Vacían la reserva de agua potable de una ciudad porque un joven orina en ella
¿Pueden considerarse contaminados 148 millones de litros de agua potable si se orina en ella una sóla vez? Poder, se puede, al menos desde un punto de vista teórico obsesivo y tremendista. El problema se agrava más, si cabe, cuando se suman factores que a menudo contaminan la respuesta y forma de reaccionar ante lo que en realidad es simple anécdota.

Sobre todo, si se siguen políticas de despilfarro del agua y erario público, como ha hecho el mismo director del departamento de aguas de la ciudad de Portland (Oregon) cuando, ni corto ni perezoso, tras difundirse la grabación de un joven orinando en la reserva, ordenó abrir las compuertas del embalse y su reemplazo por agua nueva.

¿O quizás este celoso funcionario actuó con sensatez? El tsunami de opiniones en contra que ha despertado el caso en medios de comunicación estadounidenses, donde el suceso figura en titulares nacionales e internacionales, parece venírsele encima sin contemplaciones.

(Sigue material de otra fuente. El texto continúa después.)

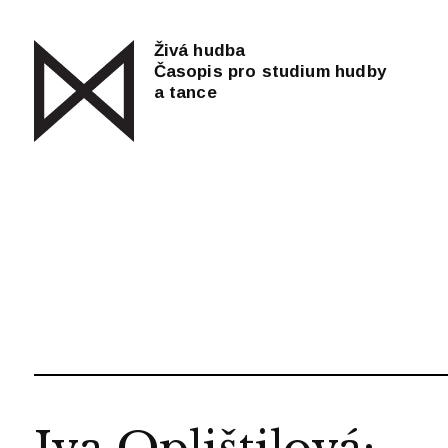
Živá hudba
Časopis pro studium hudby
a tance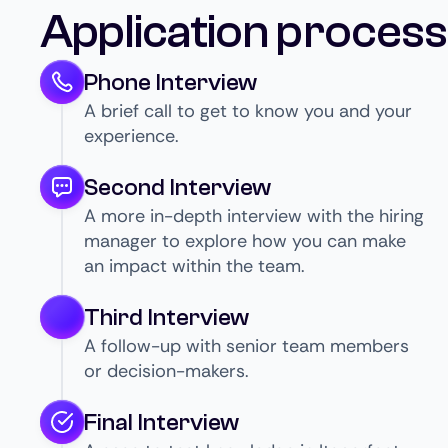
Application process
Phone Interview
A brief call to get to know you and your
experience.
Second Interview
A more in-depth interview with the hiring
manager to explore how you can make
an impact within the team.
Third Interview
A follow-up with senior team members
or decision-makers.
Final Interview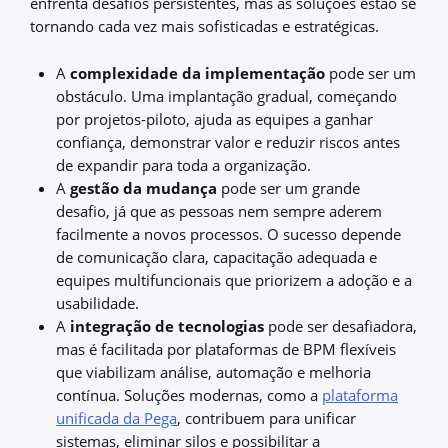
enfrenta desafios persistentes, mas as soluções estão se
tornando cada vez mais sofisticadas e estratégicas.
A
complexidade da implementação
pode ser um
obstáculo. Uma implantação gradual, começando
por projetos-piloto, ajuda as equipes a ganhar
confiança, demonstrar valor e reduzir riscos antes
de expandir para toda a organização.
A
gestão da mudança
pode ser um grande
desafio, já que as pessoas nem sempre aderem
facilmente a novos processos. O sucesso depende
de comunicação clara, capacitação adequada e
equipes multifuncionais que priorizem a adoção e a
usabilidade.
A
integração de tecnologias
pode ser desafiadora,
mas é facilitada por plataformas de BPM flexíveis
que viabilizam análise, automação e melhoria
contínua. Soluções modernas, como a
plataforma
unificada da Pega
, contribuem para unificar
sistemas, eliminar silos e possibilitar a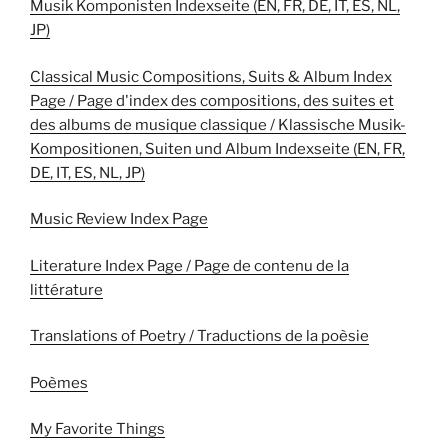
Musik Komponisten Indexseite (EN, FR, DE, IT, ES, NL,
JP)
Classical Music Compositions, Suits & Album Index
Page / Page d'index des compositions, des suites et
des albums de musique classique / Klassische Musik-
Kompositionen, Suiten und Album Indexseite (EN, FR,
DE, IT, ES, NL, JP)
Music Review Index Page
Literature Index Page / Page de contenu de la
littérature
Translations of Poetry / Traductions de la poèsie
Poèmes
My Favorite Things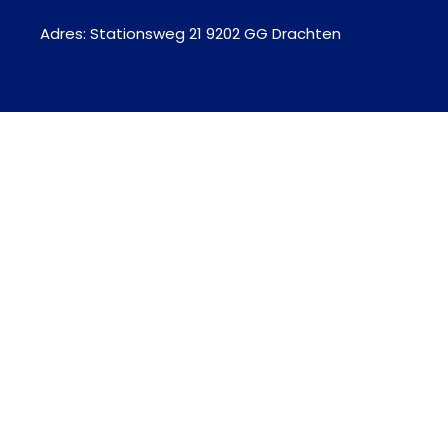
Adres: Stationsweg 21 9202 GG Drachten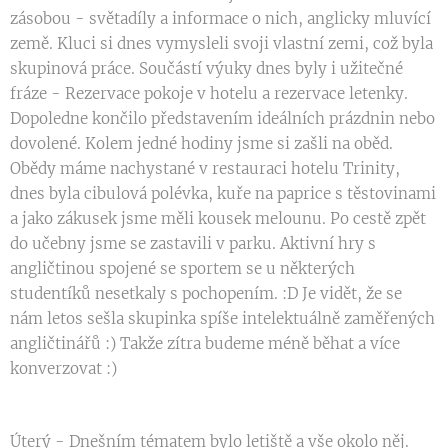
zásobou - světadíly a informace o nich, anglicky mluvící
země. Kluci si dnes vymysleli svoji vlastní zemi, což byla
skupinová práce. Součástí výuky dnes byly i užitečné
fráze - Rezervace pokoje v hotelu a rezervace letenky.
Dopoledne končilo představením ideálních prázdnin nebo
dovolené. Kolem jedné hodiny jsme si zašli na oběd.
Obědy máme nachystané v restauraci hotelu Trinity,
dnes byla cibulová polévka, kuře na paprice s těstovinami
a jako zákusek jsme měli kousek melounu. Po cestě zpět
do učebny jsme se zastavili v parku. Aktivní hry s
angličtinou spojené se sportem se u některých
studentíků nesetkaly s pochopením. :D Je vidět, že se
nám letos sešla skupinka spíše intelektuálně zaměřených
angličtinářů :) Takže zítra budeme méně běhat a více
konverzovat :)
Úterý - Dnešním tématem bylo letiště a vše okolo něj.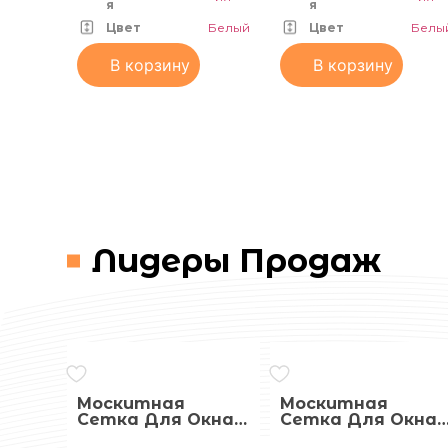
я
я
Цвет
Белый
Цвет
Белы
В корзину
В корзину
Лидеры Продаж
Москитная
Москитная
Сетка Для Окна
Сетка Для Окна
С Креплением
С Креплением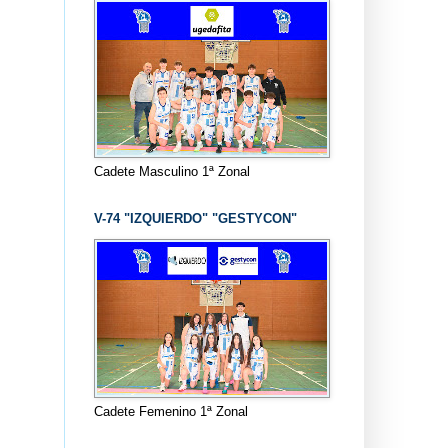
Cadete Masculino 1ª Zonal
V-74 "IZQUIERDO" "GESTYCON"
Cadete Femenino 1ª Zonal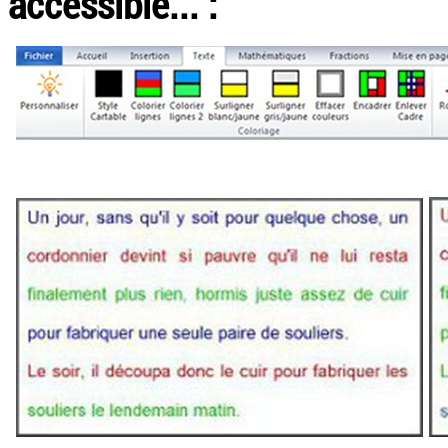
accessible... :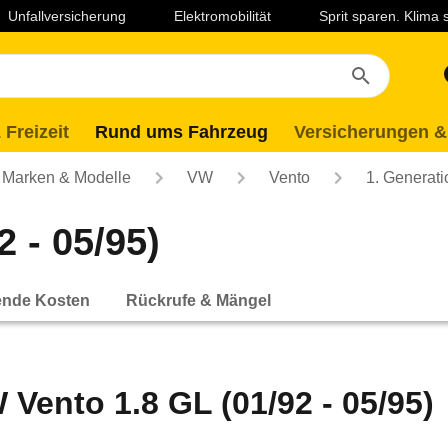
Unfallversicherung
Elektromobilität
Sprit sparen. Klima
 Freizeit
Rund ums Fahrzeug
Versicherungen &
Marken & Modelle
VW
Vento
1. Generati
 - 05/95)
ende Kosten
Rückrufe & Mängel
 Vento 1.8 GL (01/92 - 05/95)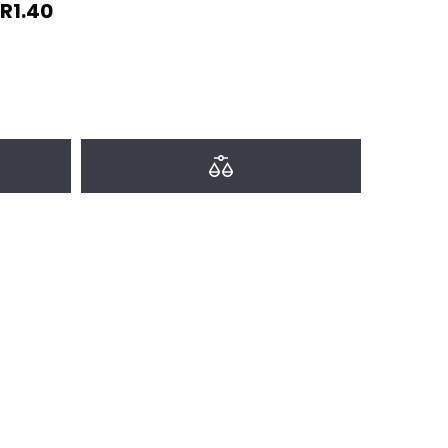
R1.40
a favoritos
Agregar a comparar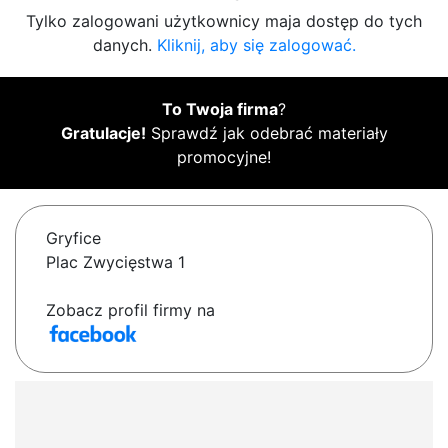
Tylko zalogowani użytkownicy maja dostęp do tych
danych.
Kliknij, aby się zalogować.
To Twoja firma
?
Gratulacje!
Sprawdź jak odebrać materiały
promocyjne!
Gryfice
Plac Zwycięstwa 1
Zobacz profil firmy na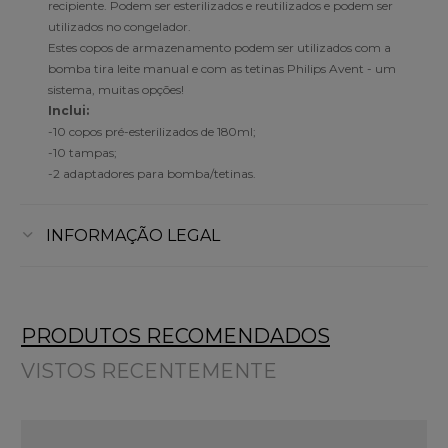
recipiente. Podem ser esterilizados e reutilizados e podem ser
utilizados no congelador.
Estes copos de armazenamento podem ser utilizados com a
bomba tira leite manual e com as tetinas Philips Avent - um
sistema, muitas opções!
Inclui:
-10 copos pré-esterilizados de 180ml;
-10 tampas;
-2 adaptadores para bomba/tetinas.
INFORMAÇÃO LEGAL
PRODUTOS RECOMENDADOS
VISTOS RECENTEMENTE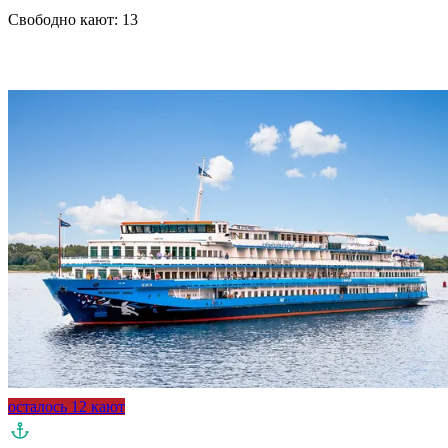
Свободно кают:
13
Подробнее о круизе
осталось 12 кают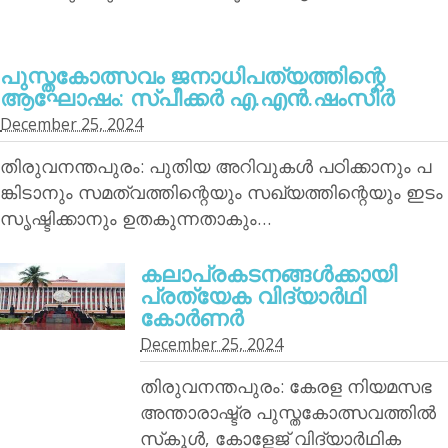
പുസ്തകോത്സവം ജനാധിപത്യത്തിന്റെ
ആഘോഷം: സ്പീക്കര്‍ എ.എന്‍.ഷംസീര്‍
December 25, 2024
തിരുവനന്തപുരം: പുതിയ അറിവുകള്‍ പഠിക്കാനും പ
ങ്കിടാനും സമത്വത്തിന്റെയും സഖ്യത്തിന്റെയും ഇടം
സൃഷ്ടിക്കാനും ഉതകുന്നതാകും…
കലാപ്രകടനങ്ങള്‍ക്കായി
പ്രത്യേക വിദ്യാര്‍ഥി
കോര്‍ണര്‍
December 25, 2024
തിരുവനന്തപുരം: കേരള നിയമസഭ
അന്താരാഷ്ട്ര പുസ്തകോത്സവത്തില്‍
സ്‌കൂള്‍, കോളേജ് വിദ്യാര്‍ഥിക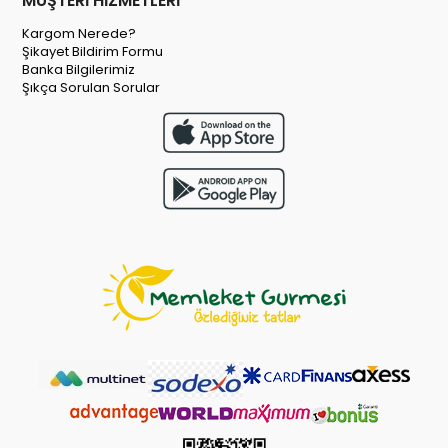
MÜŞTERİ HİZMETLERİ
Kargom Nerede?
Şikayet Bildirim Formu
Banka Bilgilerimiz
Şıkça Sorulan Sorular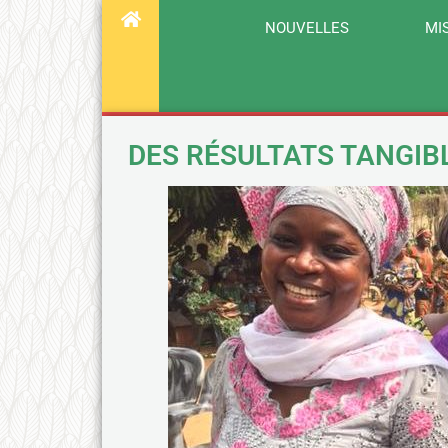
NOUVELLES
MI
DES RÉSULTATS TANGIB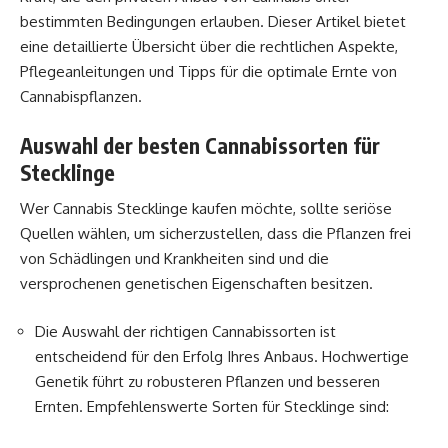
bestimmten Bedingungen erlauben. Dieser Artikel bietet
eine detaillierte Übersicht über die rechtlichen Aspekte,
Pflegeanleitungen und Tipps für die optimale Ernte von
Cannabispflanzen.
Auswahl der besten Cannabissorten für
Stecklinge
Wer
Cannabis Stecklinge kaufen
möchte, sollte seriöse
Quellen wählen, um sicherzustellen, dass die Pflanzen frei
von Schädlingen und Krankheiten sind und die
versprochenen genetischen Eigenschaften besitzen.
Die Auswahl der richtigen Cannabissorten ist
entscheidend für den Erfolg Ihres Anbaus. Hochwertige
Genetik führt zu robusteren Pflanzen und besseren
Ernten. Empfehlenswerte Sorten für Stecklinge sind: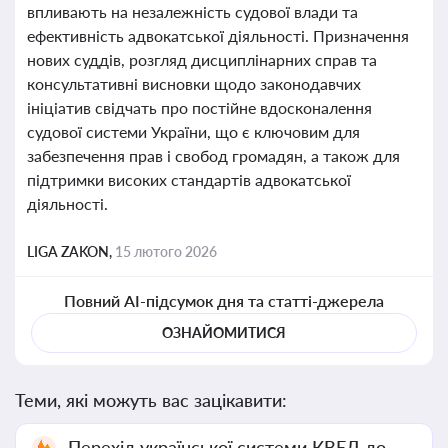
впливають на незалежність судової влади та
ефективність адвокатської діяльності. Призначення
нових суддів, розгляд дисциплінарних справ та
консультативні висновки щодо законодавчих
ініціатив свідчать про постійне вдосконалення
судової системи України, що є ключовим для
забезпечення прав і свобод громадян, а також для
підтримки високих стандартів адвокатської
діяльності.
LIGA ZAKON,
15 лютого 2026
Повний AI-підсумок дня та статті-джерела
ОЗНАЙОМИТИСЯ
Теми, які можуть вас зацікавити:
Перехід української системи КВЕД до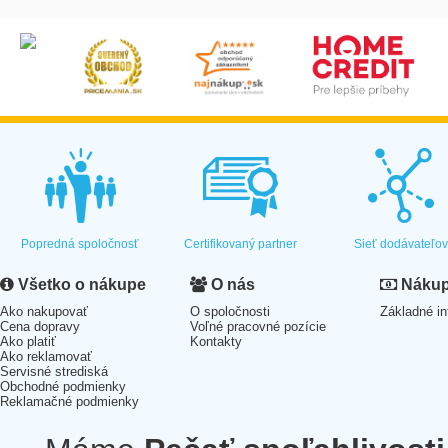
Popredná spoločnosť
Certifikovaný partner
Sieť dodávateľo
Všetko o nákupe
O nás
Nákup 
Ako nakupovať
O spoločnosti
Základné in
Cena dopravy
Voľné pracovné pozície
Ako platiť
Kontakty
Ako reklamovať
Servisné strediská
Obchodné podmienky
Reklamačné podmienky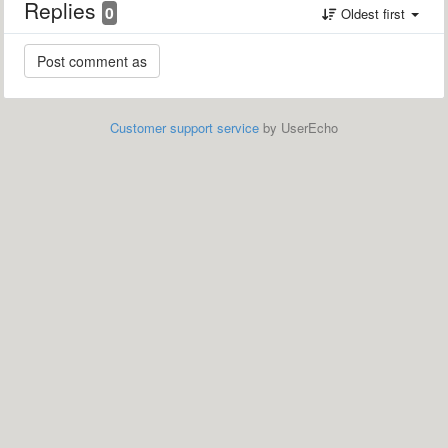
Replies
0
Oldest first
Customer support service
by UserEcho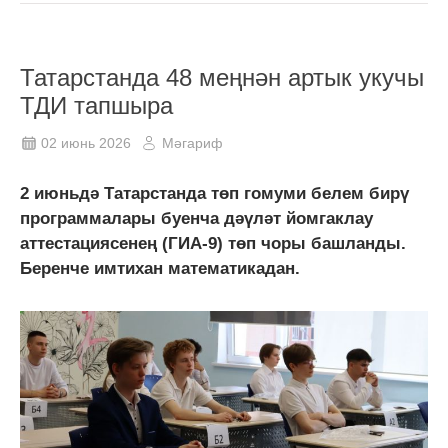
Татарстанда 48 меңнән артык укучы
ТДИ тапшыра
02 июнь 2026
Мәгариф
2 июньдә Татарстанда төп гомуми белем бирү
программалары буенча дәүләт йомгаклау
аттестациясенең (ГИА-9) төп чоры башланды.
Беренче имтихан математикадан.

148 millones de litros y 36.000 dólares

Se consideran ridículas sus explicaciones, que parecen tener más que ver con un lavado de imagen que con el sentido común. Para David Shaff, su decisión es adecuada porque para él la percepción pública de lo ocurrido tiene una importancia capital. En su contra: los análisis realizados tras la famosa micción dieron negativo y, además, se sabe que los animales defecan a menudo en la zona, por lo que la situación no era excepcional. Además, la jugada ha salido cara no sólo a nivel mediático, sino en términos de desperdicio de recursos naturales como de dinero, pues el vaciado y llenado ha superado los 36.000 dólares.

Vacían la reserva de agua potable de una ciudad porque un joven orina en ella
Excepto que se trate de una campaña viral premeditada a favor de no se sabe quién, algo harto improbable, lo lógico es que el joven ni siquiera imaginara el efecto dominó que iba a provocar su desahogo. Y, por supuesto, ni mucho menos que tras liberar su agüita amarilla tirarían por él de la cadena de un modo tan salvaje, usando millones de litros de agua potable, ya tratada y lista para suministrar. Ahora ya, simplemente es agua de alcantarilla que, por cierto, recibirían muy gustosos sus vecinos californianos, instalados en la sequía.